For a work that includes study of nonsouthern areas and a short but suggestive conversation of lynching violence ahead of the Civil War, see Philip Dray, during the Hands of Persons Unknown: The Lynching of Ebony America (ny, 2002). Michael J. Pfeifer, harsh Justice: Lynching and United states Society, 1878–1946 (Urbana, 2004). On lynching and also the death penalty in postbellum Tennessee and Florida, see Margaret Vandiver, Lethal Punishment: Lynchings and Legal Executions when you look at the Southern ( brand brand New Brunswick, 2006). On lynching when you look at the Midwest as well as the West and its particular relationship to lynching that is southern see Michael J. Pfeifer, “Introduction, ” in Lynching beyond Dixie: United states Mob Violence away from Southern, ed. Michael J. Pfeifer (Urbana, 2013), 1–12. For the cross-regional analysis of mob physical violence and money punishment in U.S. History, see Howard W. Allen, Jerome M. Clubb, and Vincent A. Lacey, Race, Class, plus the Death Penalty: Capital Punishment in United states History (Albany, 2008).
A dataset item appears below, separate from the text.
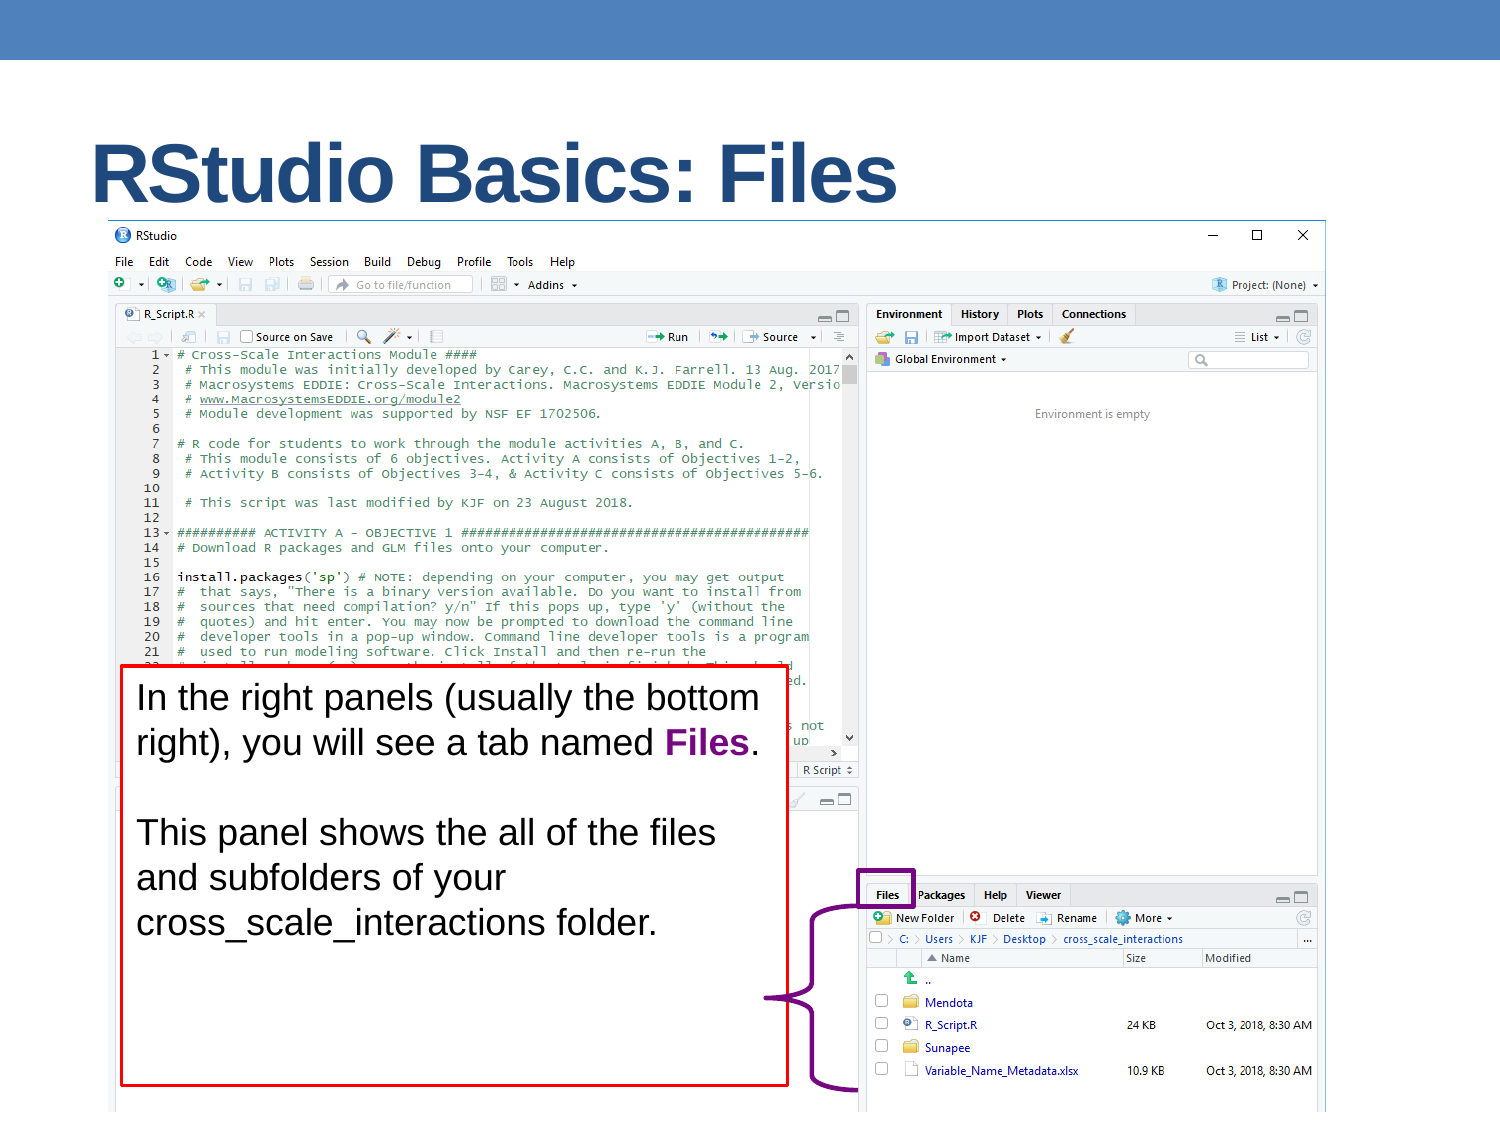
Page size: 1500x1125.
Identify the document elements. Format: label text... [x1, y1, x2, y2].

title RStudio Basics: Files [75, 87, 1425, 250]
picture [107, 220, 1326, 1112]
William D. Carrigan, The creating of a Lynching society: Violence and Vigilantism in Central Texas, 1836–1916 (Urbana, 2004), 12–15. Michael J. Pfeifer, The Roots of harsh Justice: Origins of American Lynching (Urbana, 2011). For social analysis of authorities torture of African Us citizens into the mid-twentieth-century South, see Silvan Niedermeier, “Violence, Visibility, together with research of Police Torture when you look at the United states South, 1940–1955, ” in Violence and Visibility in Modern History, ed. Jurgen Martschukat and Silvan Niedermeier (nyc, 2013), 91–92.
Probably the most accurate count available is that almost 2,500 African Us citizens were murdered by lynch mobs from 1882 through 1930 in Mississippi, Georgia, Louisiana, Alabama, sc, Florida, Tennessee, Arkansas, Kentucky, and vermont.
See Tolnay and Beck, Festival of Violence, ix. This tally excludes six states that have been wholly or partly southern within their historic development. Tuskegee Institute information enumerates an overall total of 793 lynching victims between 1882 and 1968 in sextpanther mobile 6 states in the periphery that is southern Virginia, western Virginia, Maryland, Delaware, Missouri, and Texas. See Zagrando, naacp Crusade against Lynching, 4. Ken Gonzales-Day, Lynching into the western: 1850–1935 (Durham, N.C., 2006).